══ TASK DATA ══

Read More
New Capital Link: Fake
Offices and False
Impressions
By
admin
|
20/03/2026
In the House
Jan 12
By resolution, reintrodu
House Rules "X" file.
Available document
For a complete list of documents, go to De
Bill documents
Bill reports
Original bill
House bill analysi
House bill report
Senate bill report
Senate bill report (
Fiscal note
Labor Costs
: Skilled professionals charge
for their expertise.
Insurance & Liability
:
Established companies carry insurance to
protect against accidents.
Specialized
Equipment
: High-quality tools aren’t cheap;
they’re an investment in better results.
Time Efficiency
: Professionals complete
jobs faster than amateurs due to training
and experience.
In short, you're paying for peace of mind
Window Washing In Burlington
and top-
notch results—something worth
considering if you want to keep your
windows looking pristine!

═══

TASK OBJECTIVE:
Could you reproduce the items above, substituting "beginners" for "amateurs" and leaving every other word unchanged?

SOLUTION TO THE PROBLEM:
Read More
New Capital Link: Fake
Offices and False
Impressions
By
admin
|
20/03/2026
In the House
Jan 12
By resolution, reintrodu
House Rules "X" file.
Available document
For a complete list of documents, go to De
Bill documents
Bill reports
Original bill
House bill analysi
House bill report
Senate bill report
Senate bill report (
Fiscal note
Labor Costs
: Skilled professionals charge
for their expertise.
Insurance & Liability
:
Established companies carry insurance to
protect against accidents.
Specialized
Equipment
: High-quality tools aren’t cheap;
they’re an investment in better results.
Time Efficiency
: Professionals complete
jobs faster than beginners due to training
and experience.
In short, you're paying for peace of mind
Window Washing In Burlington
and top-
notch results—something worth
considering if you want to keep your
windows looking pristine!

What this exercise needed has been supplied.